B.Sc. in Chemistry at Stockholm University 1988 followed by PhD in Quantum Chemistry at Uppsala University 1992 and a year as postdoc with Russ Boyd at Dalhousie University, Canada. Following positions at Stockholm, Uppsala and Örebro University (Sweden), he came to NUI Galway in 2009 as professor of theoretical biophysical chemistry, and in 2011 moved to his current position at University of Gothenburg.

With over 300 research publications, ~10000 citations and 3 patents, Eriksson is one of the leading Swedish computational chemists. Early work on computational modeling of radical reactions and properties progressed into studies of bio-radicals, radical enzymes and effect of radiation damage to biomolecules. During the last 15 years, Eriksson has focused on modeling of protein structures, protein-protein and protein-ligand interactions, and computational drug development mainly in the area of cancer. Recent work also focuses on development of a novel state-of-the-art Machine Learning tool in drug discovery.

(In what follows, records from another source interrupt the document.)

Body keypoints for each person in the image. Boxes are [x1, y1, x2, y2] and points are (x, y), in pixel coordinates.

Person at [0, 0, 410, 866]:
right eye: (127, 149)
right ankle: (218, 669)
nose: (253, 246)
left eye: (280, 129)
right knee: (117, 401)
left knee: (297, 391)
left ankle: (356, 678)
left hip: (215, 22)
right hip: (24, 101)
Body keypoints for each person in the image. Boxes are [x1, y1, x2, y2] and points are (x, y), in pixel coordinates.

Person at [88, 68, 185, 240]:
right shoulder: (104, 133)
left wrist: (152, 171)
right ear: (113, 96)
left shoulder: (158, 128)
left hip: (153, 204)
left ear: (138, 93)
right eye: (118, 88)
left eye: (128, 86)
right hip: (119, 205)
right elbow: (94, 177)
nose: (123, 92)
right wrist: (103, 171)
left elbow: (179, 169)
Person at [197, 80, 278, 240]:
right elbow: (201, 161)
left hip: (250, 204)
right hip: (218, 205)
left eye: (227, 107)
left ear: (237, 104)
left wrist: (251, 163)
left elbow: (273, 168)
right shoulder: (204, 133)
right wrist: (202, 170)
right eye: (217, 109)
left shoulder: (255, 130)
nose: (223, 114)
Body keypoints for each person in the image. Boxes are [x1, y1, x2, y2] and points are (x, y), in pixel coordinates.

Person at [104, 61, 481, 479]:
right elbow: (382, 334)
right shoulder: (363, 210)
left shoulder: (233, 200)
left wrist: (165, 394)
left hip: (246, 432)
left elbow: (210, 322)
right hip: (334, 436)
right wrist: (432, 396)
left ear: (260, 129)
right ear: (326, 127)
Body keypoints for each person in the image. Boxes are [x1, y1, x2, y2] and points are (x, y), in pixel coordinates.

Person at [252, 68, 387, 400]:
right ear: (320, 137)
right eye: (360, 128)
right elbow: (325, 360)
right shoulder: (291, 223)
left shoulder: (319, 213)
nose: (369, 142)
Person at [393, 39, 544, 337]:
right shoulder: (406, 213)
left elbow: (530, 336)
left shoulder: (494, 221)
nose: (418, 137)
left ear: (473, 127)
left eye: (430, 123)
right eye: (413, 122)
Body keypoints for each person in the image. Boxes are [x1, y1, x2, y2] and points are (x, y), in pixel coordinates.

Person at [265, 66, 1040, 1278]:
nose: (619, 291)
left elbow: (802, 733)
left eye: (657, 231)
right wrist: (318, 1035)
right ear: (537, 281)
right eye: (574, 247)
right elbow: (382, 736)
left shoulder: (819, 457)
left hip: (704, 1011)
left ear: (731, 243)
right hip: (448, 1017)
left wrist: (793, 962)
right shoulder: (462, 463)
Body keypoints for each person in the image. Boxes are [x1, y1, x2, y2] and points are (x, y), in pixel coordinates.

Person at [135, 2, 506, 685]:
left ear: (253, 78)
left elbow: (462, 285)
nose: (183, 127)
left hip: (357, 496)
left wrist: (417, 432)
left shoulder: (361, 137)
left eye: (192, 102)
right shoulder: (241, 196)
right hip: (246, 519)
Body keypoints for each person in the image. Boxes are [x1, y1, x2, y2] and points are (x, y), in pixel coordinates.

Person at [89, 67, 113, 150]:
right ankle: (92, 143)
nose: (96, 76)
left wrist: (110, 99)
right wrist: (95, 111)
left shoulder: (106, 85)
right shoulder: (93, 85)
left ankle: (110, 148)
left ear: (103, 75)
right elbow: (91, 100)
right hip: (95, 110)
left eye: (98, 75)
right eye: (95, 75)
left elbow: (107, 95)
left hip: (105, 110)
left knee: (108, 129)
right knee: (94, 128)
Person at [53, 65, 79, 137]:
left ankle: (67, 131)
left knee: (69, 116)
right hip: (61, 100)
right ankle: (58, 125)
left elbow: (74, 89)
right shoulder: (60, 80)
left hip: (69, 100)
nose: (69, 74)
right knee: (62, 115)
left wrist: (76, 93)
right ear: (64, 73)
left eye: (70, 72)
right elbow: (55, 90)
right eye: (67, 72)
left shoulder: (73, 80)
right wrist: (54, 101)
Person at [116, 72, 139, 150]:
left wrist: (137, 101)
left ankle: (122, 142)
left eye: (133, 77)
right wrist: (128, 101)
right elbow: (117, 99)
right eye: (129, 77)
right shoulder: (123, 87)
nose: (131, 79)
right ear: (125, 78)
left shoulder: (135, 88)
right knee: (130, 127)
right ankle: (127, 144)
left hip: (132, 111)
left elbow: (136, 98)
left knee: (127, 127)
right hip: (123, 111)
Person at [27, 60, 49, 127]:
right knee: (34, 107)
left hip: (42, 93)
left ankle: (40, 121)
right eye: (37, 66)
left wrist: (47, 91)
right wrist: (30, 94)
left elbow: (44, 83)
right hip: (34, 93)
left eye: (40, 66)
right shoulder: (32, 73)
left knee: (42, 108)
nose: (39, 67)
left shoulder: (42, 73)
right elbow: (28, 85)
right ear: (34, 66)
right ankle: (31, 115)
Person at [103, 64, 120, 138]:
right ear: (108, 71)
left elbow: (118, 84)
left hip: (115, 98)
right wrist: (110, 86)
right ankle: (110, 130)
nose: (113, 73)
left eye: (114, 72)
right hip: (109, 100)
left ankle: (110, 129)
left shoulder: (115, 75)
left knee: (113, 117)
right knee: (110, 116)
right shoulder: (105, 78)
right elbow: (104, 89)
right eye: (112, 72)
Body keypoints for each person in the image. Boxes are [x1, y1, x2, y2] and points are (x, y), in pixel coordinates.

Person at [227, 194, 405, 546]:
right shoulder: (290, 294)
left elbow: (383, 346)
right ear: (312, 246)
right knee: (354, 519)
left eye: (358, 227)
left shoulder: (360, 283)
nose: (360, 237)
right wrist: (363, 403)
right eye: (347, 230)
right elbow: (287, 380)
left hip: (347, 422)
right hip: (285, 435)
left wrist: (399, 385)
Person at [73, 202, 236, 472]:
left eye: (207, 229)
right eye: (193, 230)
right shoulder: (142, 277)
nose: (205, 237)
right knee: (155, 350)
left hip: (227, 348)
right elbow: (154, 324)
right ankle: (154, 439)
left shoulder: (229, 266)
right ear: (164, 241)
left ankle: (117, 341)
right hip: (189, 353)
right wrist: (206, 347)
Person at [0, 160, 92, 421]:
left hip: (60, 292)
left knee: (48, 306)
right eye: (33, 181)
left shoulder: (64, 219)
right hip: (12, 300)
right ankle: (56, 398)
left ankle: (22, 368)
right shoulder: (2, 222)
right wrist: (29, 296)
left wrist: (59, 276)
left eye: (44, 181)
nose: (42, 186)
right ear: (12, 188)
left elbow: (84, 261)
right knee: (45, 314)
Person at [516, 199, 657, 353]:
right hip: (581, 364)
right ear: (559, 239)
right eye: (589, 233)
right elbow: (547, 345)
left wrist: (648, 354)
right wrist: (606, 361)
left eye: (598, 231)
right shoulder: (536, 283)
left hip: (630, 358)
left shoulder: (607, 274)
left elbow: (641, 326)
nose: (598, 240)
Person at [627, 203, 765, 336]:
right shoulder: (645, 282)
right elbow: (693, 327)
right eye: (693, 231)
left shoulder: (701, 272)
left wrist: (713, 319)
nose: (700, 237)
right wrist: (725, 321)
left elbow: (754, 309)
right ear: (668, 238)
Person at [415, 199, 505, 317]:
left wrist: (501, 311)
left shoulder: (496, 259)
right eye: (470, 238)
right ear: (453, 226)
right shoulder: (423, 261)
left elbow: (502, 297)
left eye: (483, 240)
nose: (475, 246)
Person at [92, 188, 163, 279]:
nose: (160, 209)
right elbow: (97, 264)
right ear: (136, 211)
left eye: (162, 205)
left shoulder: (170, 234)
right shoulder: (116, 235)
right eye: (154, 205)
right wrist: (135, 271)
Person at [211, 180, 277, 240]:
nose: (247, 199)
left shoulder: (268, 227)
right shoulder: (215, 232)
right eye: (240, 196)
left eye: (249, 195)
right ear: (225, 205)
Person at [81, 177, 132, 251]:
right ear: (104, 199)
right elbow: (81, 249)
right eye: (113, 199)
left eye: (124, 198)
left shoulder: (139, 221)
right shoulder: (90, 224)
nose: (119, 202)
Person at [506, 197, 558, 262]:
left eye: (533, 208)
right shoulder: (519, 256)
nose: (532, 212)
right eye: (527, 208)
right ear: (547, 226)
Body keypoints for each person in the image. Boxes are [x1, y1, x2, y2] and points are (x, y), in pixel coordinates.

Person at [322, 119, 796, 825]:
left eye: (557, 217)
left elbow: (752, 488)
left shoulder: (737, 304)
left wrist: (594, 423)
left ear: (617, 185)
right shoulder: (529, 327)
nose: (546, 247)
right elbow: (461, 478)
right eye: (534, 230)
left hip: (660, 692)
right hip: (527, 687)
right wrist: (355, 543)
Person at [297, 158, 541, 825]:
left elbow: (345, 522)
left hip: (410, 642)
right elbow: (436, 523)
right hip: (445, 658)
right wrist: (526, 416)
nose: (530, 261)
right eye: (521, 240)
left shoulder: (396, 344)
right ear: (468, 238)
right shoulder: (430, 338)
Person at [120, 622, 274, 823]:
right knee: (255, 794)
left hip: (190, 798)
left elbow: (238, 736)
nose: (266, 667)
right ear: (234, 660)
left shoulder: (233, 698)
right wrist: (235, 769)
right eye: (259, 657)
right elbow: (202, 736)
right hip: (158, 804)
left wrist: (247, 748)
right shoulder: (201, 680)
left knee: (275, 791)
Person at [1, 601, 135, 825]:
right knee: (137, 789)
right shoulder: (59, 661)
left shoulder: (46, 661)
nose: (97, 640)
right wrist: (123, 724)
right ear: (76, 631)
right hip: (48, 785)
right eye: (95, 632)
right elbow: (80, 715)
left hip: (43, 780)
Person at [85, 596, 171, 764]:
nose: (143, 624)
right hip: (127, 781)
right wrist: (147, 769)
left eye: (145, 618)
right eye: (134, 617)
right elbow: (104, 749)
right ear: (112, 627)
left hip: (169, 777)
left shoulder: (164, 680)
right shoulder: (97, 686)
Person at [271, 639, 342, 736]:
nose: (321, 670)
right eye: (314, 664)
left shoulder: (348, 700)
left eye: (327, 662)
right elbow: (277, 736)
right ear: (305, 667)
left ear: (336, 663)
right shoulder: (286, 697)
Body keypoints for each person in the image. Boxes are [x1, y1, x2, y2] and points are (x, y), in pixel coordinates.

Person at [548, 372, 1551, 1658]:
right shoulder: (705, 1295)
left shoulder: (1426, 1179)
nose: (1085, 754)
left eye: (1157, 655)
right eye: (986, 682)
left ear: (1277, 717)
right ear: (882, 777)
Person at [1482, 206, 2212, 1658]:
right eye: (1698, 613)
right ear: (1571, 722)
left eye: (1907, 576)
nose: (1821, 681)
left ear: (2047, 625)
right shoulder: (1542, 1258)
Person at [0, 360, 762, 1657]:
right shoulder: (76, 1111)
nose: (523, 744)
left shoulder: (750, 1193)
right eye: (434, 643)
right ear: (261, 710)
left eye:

From computer to bedside: Curing mice with glioblastoma

Glioblastoma multiforme (GB) is one of the most common forms of brain tumors, with 2-3 individuals per 100 000 developing the disease in any given year.  It is also the most aggressive type, with frequent recurrence after treatment, and with a life expectancy of only 1-2 years post diagnosis. Current standard-of-care (SOC) includes surgical removal, radiation therapy and chemotherapy with temozolomide (TMZ).

New treatment modalities are of utmost need. In our work, we have focused on the high activity of the unfolded protein response (UPR) pathways in GB cells, caused by the upregulated protein synthesis in these. The UPR is the cellular mechanism to cope with a high burden of un/mis-folded proteins in the endoplasmic reticulum (ER), and restore cellular homeostasis. As high or prolonged load of ER-stress instead leads to the cells switching over to apoptosis, our aim is thus to block the main UPR-triggering pathway mediated by the Inositol Requiring Enzyme 1a (IRE1a).

Here we report the discovery of a set of novel and highly potent IRE1a inhibitors. These were developed using a range of advanced computational approaches and verified in in vitro assays, in primary GB cell lines, and in in vivo experiments on mice with orthotopically implanted human GB tumors. In short, our experiments show that these new IRE1 inhibitors pass the blood-brain-barrier and sensitize GB tumor cells to TMZ treatment, leading to full eradication of the tumor and no recurrence noted thus far. These constitute first-in-class compounds and may alter current SOC.